C'est devant un public acquis et conquis que s'est tenue, ce mardi 8 novembre, au Théâtre Bobino, la convention éducation de l'UMP.  Les mots d'ordre : personnalisation, autonomie, décloisonnement  et confiance, sont répétés avec conviction par les participants successifs, très motivés, comme le disait une militante en sortant, pour  « convaincre les français à faire le bon choix ». Un climat clairement pré-électoral, donc, dans lequel les critiques du programme du PS ont fusé, en contrepoint des projets forts de l'UMP : revoir les rythmes scolaires, la gestion des personnels enseignants (« on ne peut plus fonctionner avec des statuts de 1950! »), les relations avec l'entreprise, le développement de la professionnalisation précoce des élèves et le retour sur le collège unique, qui ne « correspond plus à la société d'aujourd'hui ».

Lisez le reportage

 Les réactions syndicales

"Rétrograde" pour Thierry Cadart (Sgen Cfdt). "Vrai projet radical" pour Christian Chevalier (Se-Unsa) que cela confirme dans son analyse d'une privatisation de l'Ecole. "Conception idéologique libérale" pour Sébastien Sihr du Snuipp. Le projet UMP a déjà les syndicats contre lui.

 "Pour le coup l'arrivée de N Sarkozy a changé la vision de l'école de la droite", nous a déclaré Christian Chevalier, secrétaire général du se-Unsa. "Jusque là la droite s'adaptait à l'école républicaine. Elle a maintenant son propre projet" qu'elle veut mettre en place. Même s'il "n'est pas surpris car ces mesures s'inscrivent dans la logique des mesures déjà avancées", il souligne la rupture. "On n'est plus dans l'Ecole de la République. C4est l'école de la ségrégation". C Chevalier attire par exemple l'attention sur le risque de déserts scolaires du fait de l'embauche des enseignants par les chefs d'établissement. "L'UMP a un vrai projet pour l'Ecole : l'Ecole de la concurrence. Ce n'est pas une école de la réussite de tous les élèves".

 Interrogé lui aussi, Thierry Cadart (Sgen Cfdt) voit dans cette mise en concurrence "une obsession idéologique,... une tentative d'importer dans le système éducatif les principes du management des entreprises". Le Sgen qui est ouvert à l'évolution des missions des enseignants, appelle "à ce que le débat nécessaire ne prenne pas une forme caricaturale".

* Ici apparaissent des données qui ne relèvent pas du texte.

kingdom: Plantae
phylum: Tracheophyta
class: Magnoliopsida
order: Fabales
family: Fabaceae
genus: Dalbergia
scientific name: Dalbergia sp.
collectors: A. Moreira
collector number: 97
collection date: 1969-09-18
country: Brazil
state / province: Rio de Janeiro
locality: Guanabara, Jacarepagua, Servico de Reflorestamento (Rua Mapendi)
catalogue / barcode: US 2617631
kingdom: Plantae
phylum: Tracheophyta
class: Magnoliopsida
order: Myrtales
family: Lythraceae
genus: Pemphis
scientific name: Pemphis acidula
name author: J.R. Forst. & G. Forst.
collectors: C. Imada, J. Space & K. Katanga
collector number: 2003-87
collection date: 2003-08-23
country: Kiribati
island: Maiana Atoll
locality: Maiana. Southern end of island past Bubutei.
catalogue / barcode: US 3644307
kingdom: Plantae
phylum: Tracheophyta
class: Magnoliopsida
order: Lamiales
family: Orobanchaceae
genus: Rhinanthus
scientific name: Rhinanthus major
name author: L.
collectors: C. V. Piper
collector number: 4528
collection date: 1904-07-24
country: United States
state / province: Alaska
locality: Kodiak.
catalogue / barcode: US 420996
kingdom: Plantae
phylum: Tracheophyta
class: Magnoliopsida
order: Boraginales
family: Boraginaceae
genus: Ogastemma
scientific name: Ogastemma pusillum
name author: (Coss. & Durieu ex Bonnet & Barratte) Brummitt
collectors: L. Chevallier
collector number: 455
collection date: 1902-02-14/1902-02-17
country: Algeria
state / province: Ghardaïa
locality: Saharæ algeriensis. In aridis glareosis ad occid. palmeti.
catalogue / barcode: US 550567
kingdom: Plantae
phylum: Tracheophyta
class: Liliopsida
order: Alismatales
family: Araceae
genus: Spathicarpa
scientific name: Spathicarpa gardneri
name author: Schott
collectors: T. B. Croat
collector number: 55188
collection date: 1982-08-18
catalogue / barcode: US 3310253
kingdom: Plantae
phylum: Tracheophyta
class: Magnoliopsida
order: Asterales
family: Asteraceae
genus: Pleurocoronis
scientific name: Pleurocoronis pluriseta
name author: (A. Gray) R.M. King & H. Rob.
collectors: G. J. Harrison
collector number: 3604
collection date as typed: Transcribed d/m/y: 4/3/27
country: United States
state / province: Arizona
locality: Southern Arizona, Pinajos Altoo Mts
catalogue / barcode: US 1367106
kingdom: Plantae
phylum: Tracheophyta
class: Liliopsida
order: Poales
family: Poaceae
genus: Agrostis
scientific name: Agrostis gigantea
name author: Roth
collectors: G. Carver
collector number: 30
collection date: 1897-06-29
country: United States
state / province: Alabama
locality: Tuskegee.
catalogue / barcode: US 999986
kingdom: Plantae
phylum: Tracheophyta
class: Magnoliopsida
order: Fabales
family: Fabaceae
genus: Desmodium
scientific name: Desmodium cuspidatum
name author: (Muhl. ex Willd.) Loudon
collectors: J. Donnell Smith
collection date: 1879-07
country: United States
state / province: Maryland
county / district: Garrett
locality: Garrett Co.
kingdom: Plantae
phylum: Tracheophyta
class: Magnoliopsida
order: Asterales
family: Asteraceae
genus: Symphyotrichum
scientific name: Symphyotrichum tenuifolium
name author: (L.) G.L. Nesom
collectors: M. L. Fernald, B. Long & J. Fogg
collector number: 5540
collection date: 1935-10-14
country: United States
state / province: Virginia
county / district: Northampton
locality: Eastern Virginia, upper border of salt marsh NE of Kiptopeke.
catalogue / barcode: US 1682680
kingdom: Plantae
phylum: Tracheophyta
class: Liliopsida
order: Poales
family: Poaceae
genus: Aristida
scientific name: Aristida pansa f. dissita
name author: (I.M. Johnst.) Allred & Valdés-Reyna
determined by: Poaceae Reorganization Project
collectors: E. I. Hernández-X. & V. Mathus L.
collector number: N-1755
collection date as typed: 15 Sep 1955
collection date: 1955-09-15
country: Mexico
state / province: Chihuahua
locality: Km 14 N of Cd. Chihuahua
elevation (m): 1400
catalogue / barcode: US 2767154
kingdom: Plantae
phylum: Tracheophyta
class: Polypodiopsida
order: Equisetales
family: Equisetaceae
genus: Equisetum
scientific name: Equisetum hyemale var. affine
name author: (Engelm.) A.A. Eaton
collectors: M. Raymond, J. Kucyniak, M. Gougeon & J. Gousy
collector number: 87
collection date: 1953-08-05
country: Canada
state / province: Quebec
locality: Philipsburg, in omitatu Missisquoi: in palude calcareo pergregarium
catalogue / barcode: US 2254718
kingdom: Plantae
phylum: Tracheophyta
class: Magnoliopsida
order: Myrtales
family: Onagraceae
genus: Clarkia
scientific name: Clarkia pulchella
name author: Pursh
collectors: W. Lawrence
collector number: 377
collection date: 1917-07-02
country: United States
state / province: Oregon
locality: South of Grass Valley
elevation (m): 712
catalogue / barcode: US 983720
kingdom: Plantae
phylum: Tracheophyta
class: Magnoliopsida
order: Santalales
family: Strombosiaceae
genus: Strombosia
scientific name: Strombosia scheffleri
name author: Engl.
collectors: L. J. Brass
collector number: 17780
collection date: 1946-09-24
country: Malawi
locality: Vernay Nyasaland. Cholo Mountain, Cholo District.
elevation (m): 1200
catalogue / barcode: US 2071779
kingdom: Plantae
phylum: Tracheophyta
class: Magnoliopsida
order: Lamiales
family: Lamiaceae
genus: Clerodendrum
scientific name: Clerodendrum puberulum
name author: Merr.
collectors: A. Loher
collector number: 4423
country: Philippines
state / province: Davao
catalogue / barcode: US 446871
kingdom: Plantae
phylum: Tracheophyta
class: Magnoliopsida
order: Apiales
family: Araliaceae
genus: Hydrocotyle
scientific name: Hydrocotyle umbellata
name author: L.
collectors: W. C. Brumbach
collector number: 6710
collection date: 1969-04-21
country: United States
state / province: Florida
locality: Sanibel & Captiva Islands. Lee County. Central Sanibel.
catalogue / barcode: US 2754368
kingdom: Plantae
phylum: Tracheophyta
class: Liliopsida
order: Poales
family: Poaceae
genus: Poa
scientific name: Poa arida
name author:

 Pour Sébastien Sihr (Snuipp Fsu), "la vision éducative de l'UMP c'est le chacun pour soi" et la mise en concurrence, nous confie-t-il. Avec les jardins d'éveil tous les parents par exemple n'auraient plus accès à l'éducation préélémentaire. Le syndicat est favorable à une évolution des missions des enseignants mais fustige un programme qui "fait l'impasse sur les dynamiques professionnelles qui fondent les réussites des élèves". Il dénonce "une conception libérale de l'école".